Shortly afterward, in a message that began "winner winner chicken dinner," he said that the concocted negotiation had yielded a better price.
-- Federal Probe Targets Banks Over Bonds, The Wall Street Journal, Jan. 7, 2014
flamboyant
When you're learning a new word, it's helpful to attach an image to it in your mind's eye. For flamboyant, look no further than basketball player Dennis Rodman, whose hair dying, wedding-dress-wearing ways define this word perfectly.
Officials from the NBA, the State Department and the White House have tried to distance themselves from Rodman’s efforts and flamboyant tactics, which they describe as inappropriate outreach to an undeserving leader.
-- Former NBA player Dennis Rodman serenades N. Korean leader Kim Jong Un on his birthday, The Washington Post, Jan. 8, 2014
mercurial
The element mercury is famous for its ability to change quickly--a mercury thermometer reflects shifts in temperature within minutes. But sudden change is not always so wonderful, especially in the case of a national leader such as Kim Jong Un, whose mood shifts lead to great suffering on the part of his people.
Even so, Kim Jong Un's chumminess with the mercurial athlete stands as a curious choice and raises questions about his savvy for mystique-building.
-- Former NBA player Dennis Rodman serenades N. Korean leader Kim Jong Un on his birthday, The Washington Post, Jan. 8, 2014
vortex
If you live in the U.S., you're likely been hearing about the "Polar Vortex." But what does it mean? Vortex is another word for "twister," or "cyclone," and the polar variety are found at both the North and South Poles of our planet.

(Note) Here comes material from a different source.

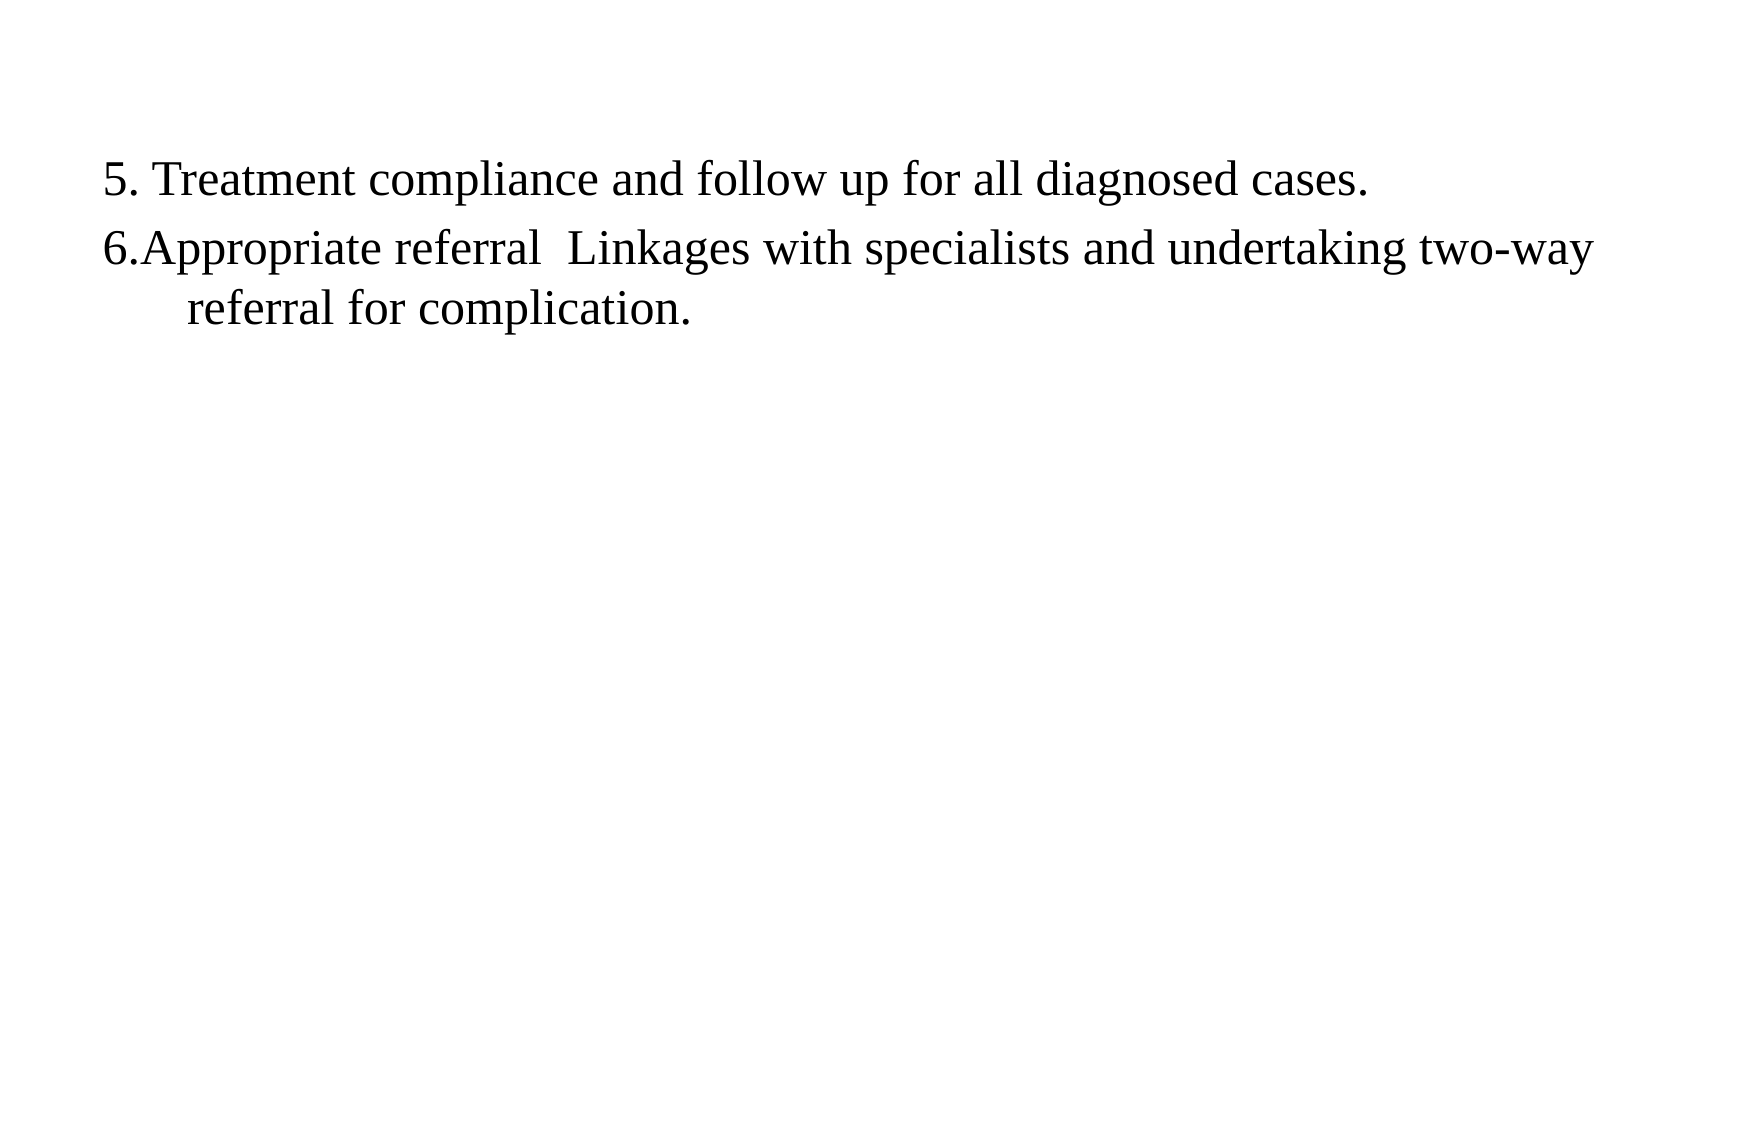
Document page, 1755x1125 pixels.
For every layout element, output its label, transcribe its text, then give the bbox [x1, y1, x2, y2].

list 5. Treatment compliance and follow up for all diagnosed cases. 6.Appropriate referral Linkages with specialists and undertaking two-way referral for complication. [87, 137, 1668, 1005]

As the polar vortex put the Washington area into a deep freeze, the weather seemed to divide people into two categories: Those who were undaunted by the extreme cold and everybody else — the shivering masses who braced for the weather rather than attacking it with bravado.

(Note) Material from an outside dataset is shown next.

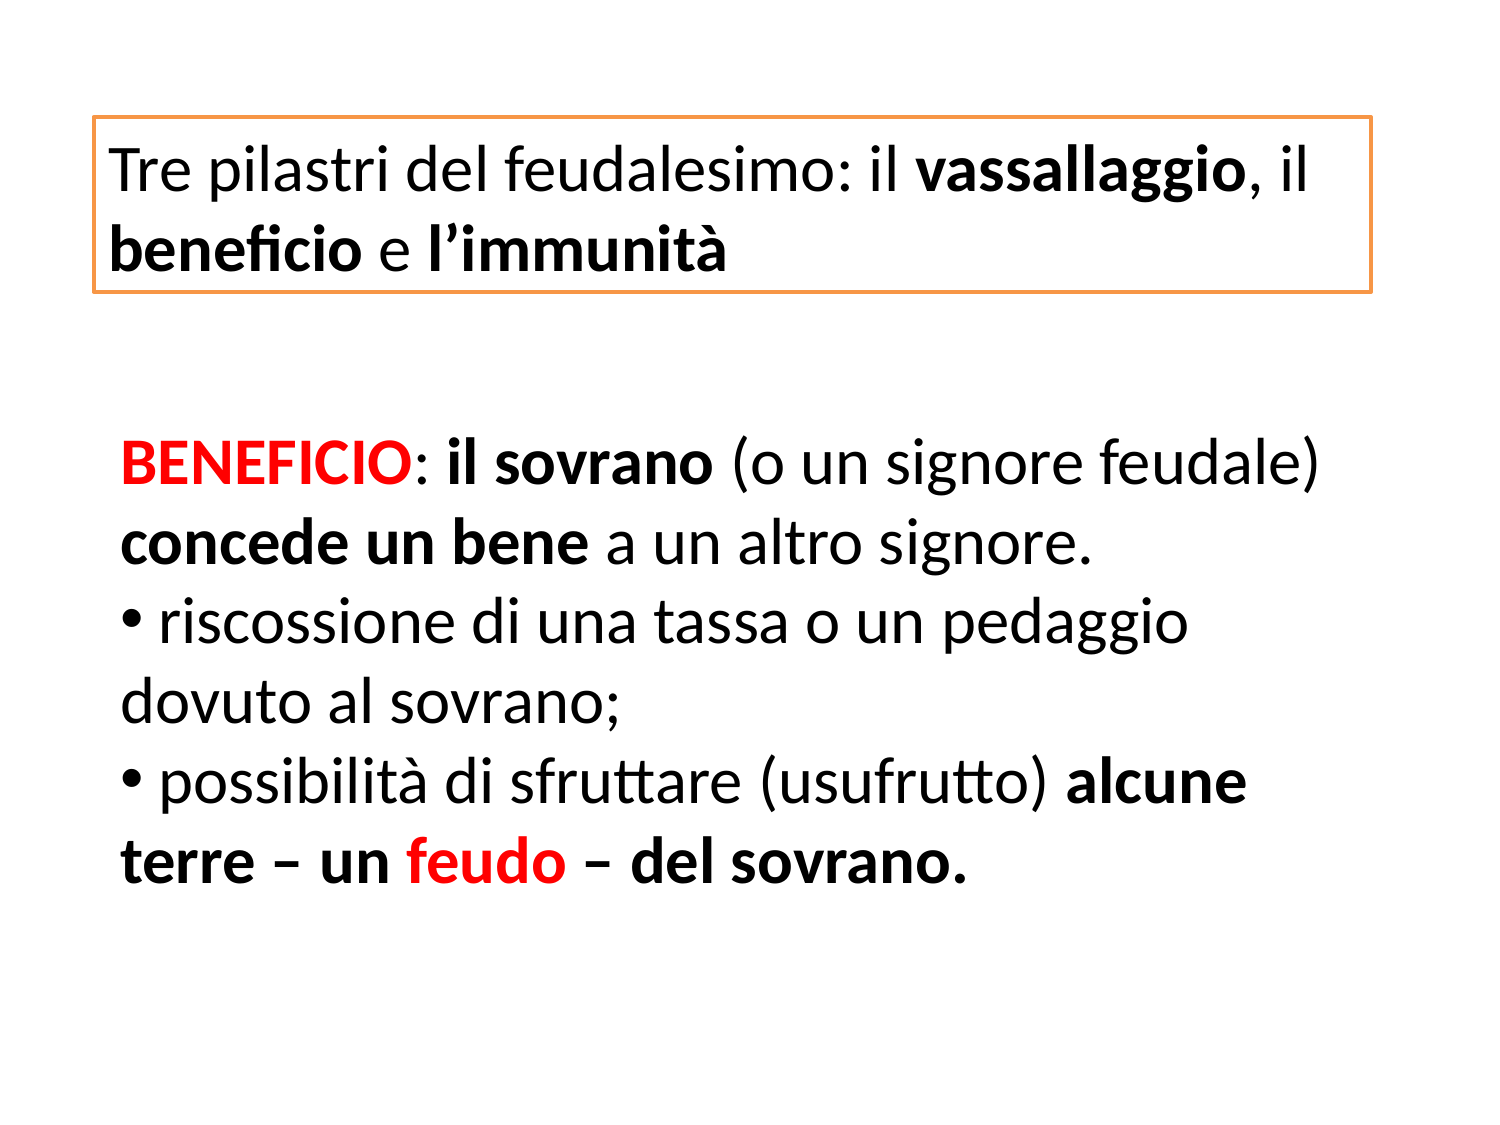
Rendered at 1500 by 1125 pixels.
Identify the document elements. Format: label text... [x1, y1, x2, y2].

text_box BENEFICIO: il sovrano (o un signore feudale) concede un bene a un altro signore. riscossione di una tassa o un pedaggio dovuto al sovrano; possibilità di sfruttare (usufrutto) alcune terre – un feudo – del sovrano. [105, 410, 1383, 905]
text_box Tre pilastri del feudalesimo: il vassallaggio, il beneficio e l’immunità [92, 115, 1373, 294]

-- Shiver or shrug: On a bitter cold day, a telling personality test, The Washington Post, Jan. 7, 2014
brace
With cold temperatures descending on much of the U.S., journalists are trotting words like brace--it means to prepare oneself, as you do before stepping out into the icy cold.

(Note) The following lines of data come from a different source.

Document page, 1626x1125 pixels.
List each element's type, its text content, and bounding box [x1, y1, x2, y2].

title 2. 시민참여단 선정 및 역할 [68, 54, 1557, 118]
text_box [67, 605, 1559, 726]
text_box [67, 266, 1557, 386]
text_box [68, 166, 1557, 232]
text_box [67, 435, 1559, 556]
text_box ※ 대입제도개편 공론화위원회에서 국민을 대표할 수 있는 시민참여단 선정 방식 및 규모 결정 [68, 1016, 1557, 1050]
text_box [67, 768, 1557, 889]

As the polar vortex put the Washington area into a deep freeze, the weather seemed to divide people into two categories: Those who were undaunted by the extreme cold and everybody else — the shivering masses who braced for the weather rather than attacking it with bravado.
-- Shiver or shrug: On a bitter cold day, a telling personality test, The Washington Post, Jan. 7, 2014
acclimate
This word is pronounced "AH-cli-mate" so you might not know until you see it spelled out that the word climate is embedded within it. It means "to adjust," and you'll hear it a lot this week used to describe the way people in northern climates get used to cold weather, which is catching Southerners woefully unprepared.
Some researchers think it takes just a matter of weeks to become acclimated.
-- Shiver or shrug: On a bitter cold day, a telling personality test, The Washington Post, Jan. 7, 2014
frigid
Frigid, chilly, icy. Journalists this week are plumbing the depths of their mental thesauruses to come up with novel and interesting synonyms for cold.
Slusser, known as Mandolin Mike, standing on a frigid Nashville sidewalk and playing Bill Monroe and Jimmie Rodgers tunes for an audience consisting largely of a barely disturbed tip box.
-- Arctic Blast Proves Unwelcome Novelty, Especially Across South, The New York Times, Jan. 7, 2014
meteorology
Meteorology is the study of weather. And while some -ology or "study of" words may be as obscure as the fields themselves (limnology or "the study of lakes and ponds" comes to mind), meteorology is one to know this week as record-breaking cold grabs headlines.
You don’t have to have a meteorology degree to be able to speak to that.”